Text segment =
^^^^^^^^

One may wonder why not produce all fragments as mate-pairs alternatively use long-read sequencing that can produce several kilobases of contiguous sequence? The reason is the cost. High-throughput short-read sequencing is still much cheaper than the alternatives and is used to provide overall coverage. Therefore, the majority of the sequence coverage is based on short-reads and only a relatively small portion of additional coverage by short- and long-insert paired-end sequencing.

A combination of short-insert paired-end and mate-pairs provide coverage to span across repeated regions and to resolve structural variants. An alternative is of course to use long-read sequencing but it is a matter of available funding since long-read sequencing is still relatively expensive in comparison.

image

Figure 5. Short- and long-insert paired-ends. The long-insert paired-ends are also termed as mate-pairs.


What complicates genome assembly?

Repeated regions

Repeats and duplicated regions are the main devils making the assembly task difficult. In general, assembly algorithms are able to handle repeats that are shorter than the average read length. Although, not all the time 100% correct. Depending on the specific algorithm and parameter settings a small portion of fragments containing short repeat may still end up in the wrong location. This can happen when only a few bases in a flanking region do not match the consensus sequence while the rest of the fragment matches more or less perfectly.

When the bases of a fragment do not match the rest of the alignment, we must consider a few different causes for this. 1. The differences are caused by sequencing errors, 2. The fragment is a repeat belonging to a different genomic location (Figure 5), or 3. The fragment is in a correct location but contains polymorphism among the homologous chromosomes (Figure 6).

If the base qualities are low, i.e., the probability of errors is above a set threshold, the software will label these as errors (1). However, in the case of the bases having a low error probability, then the fragment is likely to originate from a different genomic location (2) (Figure 5), or the differences are caused by polymorphism (3) (Figure 6).

In the cases where the differences are caused by short flanking regions of erroneously assembled fragments, the number of such reads is in general low. In addition, the differences appear at the beginning or at the end of the sequenced fragments. In comparison, if the differences are due to polymorphism among homologs, we should see a higher number of fragments containing the same sequence. We can use these facts to determine the correct case.

Note though that this is theoretical and the reality is usually more complicated. Particularly when we encounter a mix of all three cases in the same location.

image

Figure 5. Example of differences likely due to erroneous alignment of repeated regions. The blue line marks the repeat boundary. The left side of the boundary consists of non-repeated sequences.


image

Figure 6. Example of differences in alignment caused by polymorphism.


Repeats that are longer than the length of the sequenced fragments are more problematic because only the flanking regions are unique and the reads are not long enough to cover entire repeats.

The repeated regions can be identical or nearly identical in varying degrees and they can be interspersed in the genome or appear in tandem, repeated one or more times. For example, the human genome contains 45% transposons, 5% percent of large duplications, and about 3% micro- and minisatellites that are shorter than 100 base pairs. Thus, about half of the human genome is made up of repetitive sequences.

Animation 2. How repeated sequence regions complicate sequence assembly.

^^^^^^^^

Data shown =
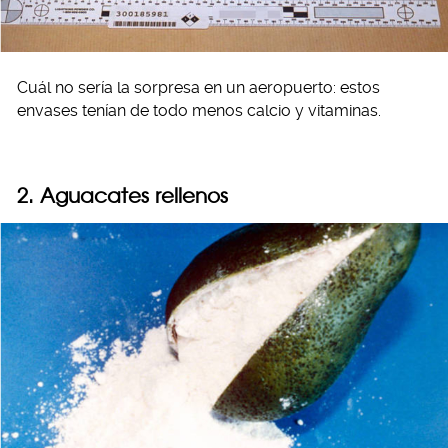
Cuál no sería la sorpresa en un aeropuerto: estos
envases tenían de todo menos calcio y vitaminas.
2. Aguacates rellenos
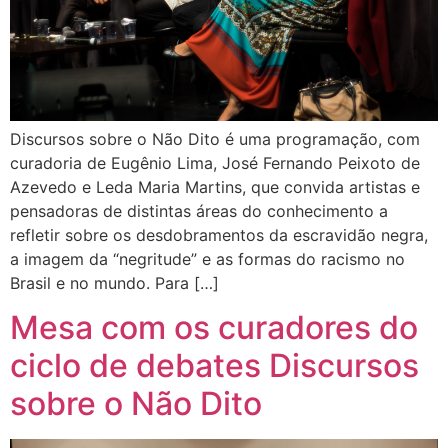
Discursos sobre o Não Dito é uma programação, com
curadoria de Eugênio Lima, José Fernando Peixoto de
Azevedo e Leda Maria Martins, que convida artistas e
pensadoras de distintas áreas do conhecimento a
refletir sobre os desdobramentos da escravidão negra,
a imagem da “negritude” e as formas do racismo no
Brasil e no mundo. Para […]
Mesa com os curadores do
ciclo de debates Discursos
sobre o Não Dito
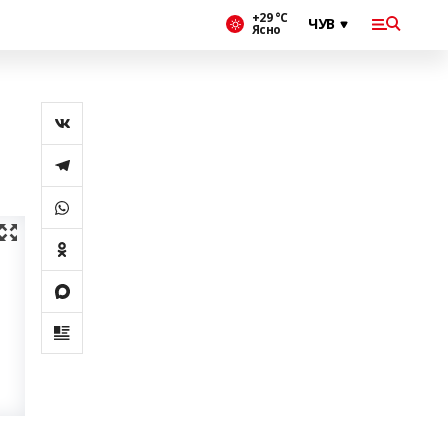
+29 °С
Ясно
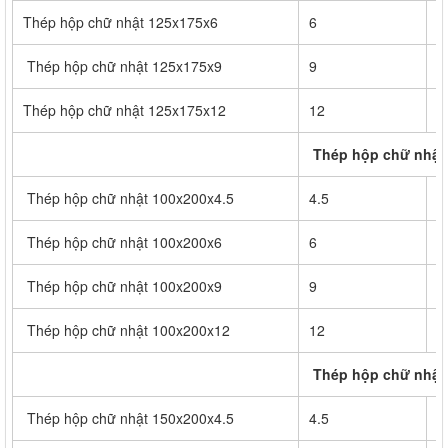
Thép hộp chữ nhật 125x175x6
6
2
Thép hộp chữ nhật 125x175x9
9
3
Thép hộp chữ nhật 125x175x12
12
4
Thép hộp chữ nhật
Thép hộp chữ nhật 100x200x4.5
4.5
2
Thép hộp chữ nhật 100x200x6
6
2
Thép hộp chữ nhật 100x200x9
9
3
Thép hộp chữ nhật 100x200x12
12
4
Thép hộp chữ nhật
Thép hộp chữ nhật 150x200x4.5
4.5
2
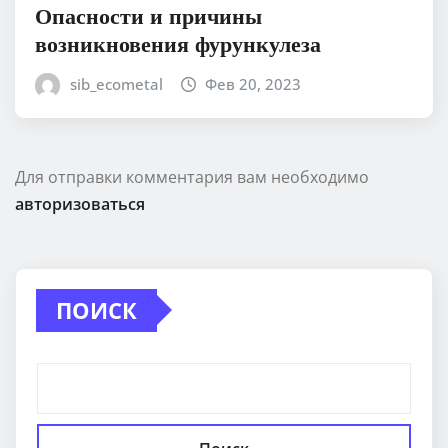
Опасности и причины
возникновения фурункулеза
sib_ecometal
Фев 20, 2023
Для отправки комментария вам необходимо
авторизоваться
ПОИСК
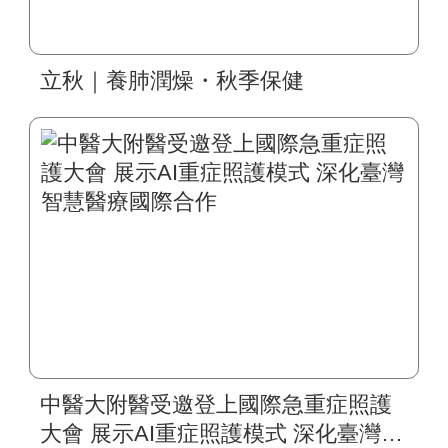
立秋｜養肺潤燥・秋季保健
中醫大附醫受邀登上國際急重症照護
大會 展示AI重症照護模式 深化臺灣智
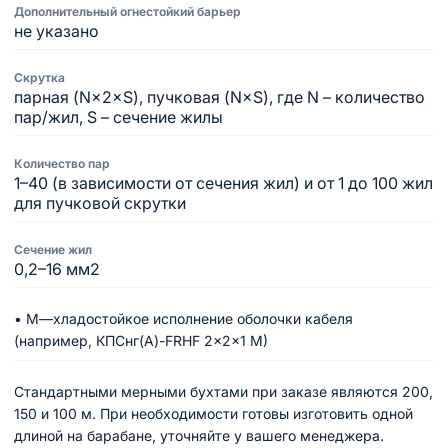
Дополнительный огнестойкий барьер
не указано
Скрутка
парная (N×2×S), пучковая (N×S), где N – количество
пар/жил, S – сечение жилы
Количество пар
1–40 (в зависимости от сечения жил) и от 1 до 100 жил
для пучковой скрутки
Сечение жил
0,2–16 мм2
• М—хладостойкое исполнение оболочки кабеля
(например, КПСнг(A)-FRHF 2×2×1 М)
Стандартными мерными бухтами при заказе являются 200,
150 и 100 м. При необходимости готовы изготовить одной
длиной на барабане, уточняйте у вашего менеджера.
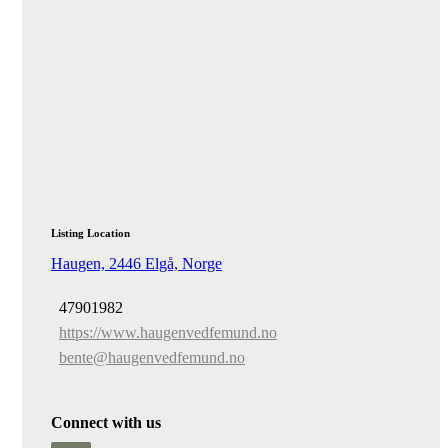
Listing Location
Haugen, 2446 Elgå, Norge
47901982
https://www.haugenvedfemund.no
bente@haugenvedfemund.no
Connect with us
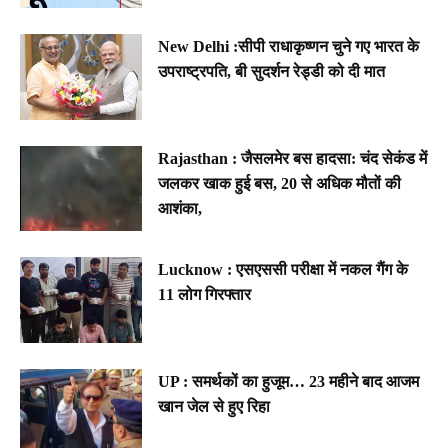
New Delhi :सीपी राधाकृष्णन चुने गए भारत के
उपराष्ट्रपति, बी सुदर्शन रेड्डी को दी मात
Rajasthan : जैसलमेर बस हादसा: चंद सेकंड में
जलकर खाक हुई बस, 20 से अधिक मौतों की
आशंका,
Lucknow : एसएससी परीक्षा में नकल गैंग के
11 लोग गिरफ्तार
UP : समर्थकों का हुजूम… 23 महीने बाद आजम
खान जेल से हुए रिहा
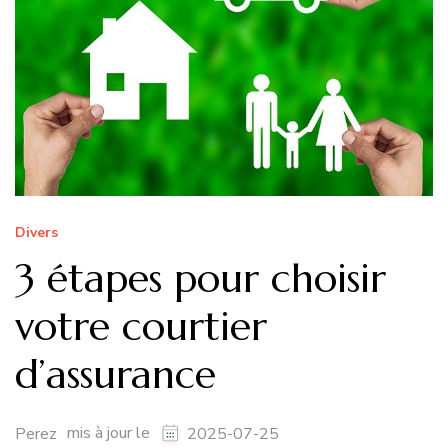
Divers
3 étapes pour choisir
votre courtier
d’assurance
mis à jour le
Perez
2025-07-25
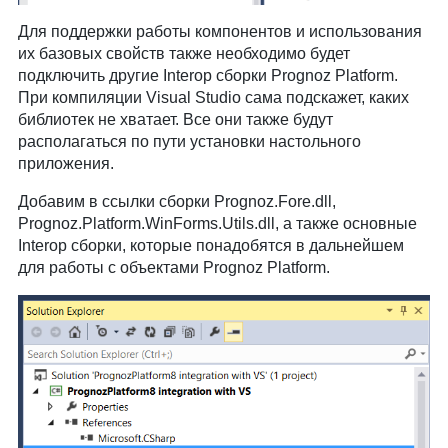
Для поддержки работы компонентов и использования
их базовых свойств также необходимо будет
подключить другие Interop сборки Prognoz Platform.
При компиляции Visual Studio сама подскажет, каких
библиотек не хватает. Все они также будут
располагаться по пути установки настольного
приложения.
Добавим в ссылки сборки Prognoz.Fore.dll,
Prognoz.Platform.WinForms.Utils.dll, а также основные
Interop сборки, которые понадобятся в дальнейшем
для работы с объектами Prognoz Platform.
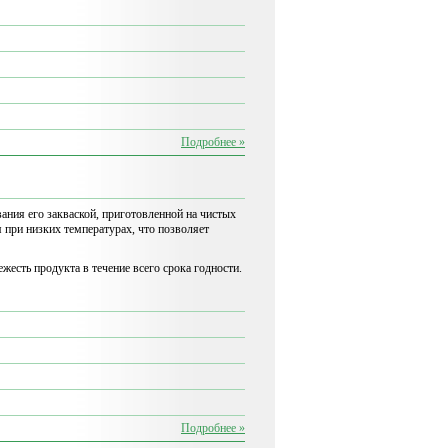
Подробнее »
ания его закваской, приготовленной на чистых
при низких температурах, что позволяет
есть продукта в течение всего срока годности.
Подробнее »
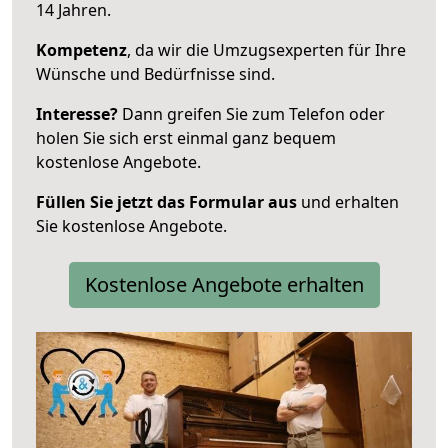
14 Jahren.
Kompetenz
, da wir die Umzugsexperten für Ihre
Wünsche und Bedürfnisse sind.
Interesse?
Dann greifen Sie zum Telefon oder
holen Sie sich erst einmal ganz bequem
kostenlose Angebote.
Füllen Sie jetzt das Formular aus
und erhalten
Sie kostenlose Angebote.
Kostenlose Angebote erhalten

^^^^^^^^

Set of tasks =
(1) In the text on genome assembly, what share of the human genome is made up of transposons?
(2) Continue the text on genome assembly from where it stops.

Answers by item number =
(1) 45%

(2)
Base-calling errors or sequencing errors

None of the DNA sequencing methods are free of errors and the error rate varies depending on the sequencing method. The errors may consist of erroneous base calls, missed bases, and even erroneous addition of bases. In other words, all possible errors with different biases depending on the platform. In particular single-molecule sequencing error rate is high, about 5% to 15%, compared to short-read and Sanger sequencing methods.

Since accurate sequencing is an essential prerequisite to not only achieve correct assemblies but further analyses, such as detection of single-nucleotide polymorphism (SNP), and the assessment of structural variation. Therefore, several teams have developed error correction software that attempt to rectify sequencing errors prior to the assembly step. However, they are not able to correct all the errors. For example, many such algorithms rely on the sequencing errors being randomly distributed and thus fail specific biases that produce similar errors that are not random.

Also, the estimation of base quality values or the probability of a base being erroneously called, are valuable in tackling sequencing errors. All major sequencing platforms provide base-wise quality values. But, as is the case most of the time, nothing is 100% perfect. First, the estimates are not perfectly correct, and second, they consist of probabilities.

How assemblers handle quality values, depends on the specific parameter settings and the algorithm. After all, in each specific alignment case, the question is how do you handle a base that has an error probability of, for example, 10%, 5%, or 0.1%. In each case, the base may be correct or incorrect.

Phred quality scores are commonly used and defined as

Q = -10 Log10 P,

Where Q is the quality and P is the error probability. The quality scores range from 4 to 60. For example, score 10 means that the error probability is 1 in 10, the score 20 means 1 error in 100, and the score 60 the error probability 1 in 1,000,000.

We have a chance to correctly assemble identical repeats only if we have contiguous sequences that span over the entire repeated stretches including the flanking no-repeated parts. If we lack contiguous sequences spanning over the entire repeated regions, sequencing errors can confuse assemblers to resolve parts of de facto identical repeats into several separate contigs.

Repeated regions vary in degree of similarity. Nearly identical repeats are also cumbersome to assemble correctly. Due to only a few differences between repeat copies and the presence of sequencing errors, it is often difficult to make a distinction between a real difference and a sequencing error.

Unknown orientation

DNA is double-stranded and in the fragmentation process, we lose the information of which DNA strand each fragment originates. Given a good sequence coverage, it is possible to solve the orientation problem. The only drawback is that we have to convert all the sequences also into reverse complementary sequences, thereby doubling the number of sequences; Thus, adding computing time.

image

Figure 7. Reverse complementary sequences.


See also in-house software to make reverse complementary sequences at RevComp.

Incomplete coverage

As described in the section Examples of sequence coverage biases (link), some genomic locations may have lower than expected coverage or lack coverage altogether. Theoretically, increasing the average coverage, i.e., sequencing more fragments, will decrease the chance that any region lacks coverage. Due to biases in the sampling process itself and platform-specific biases, the actual coverage will deviate from the theoretically calculated coverage.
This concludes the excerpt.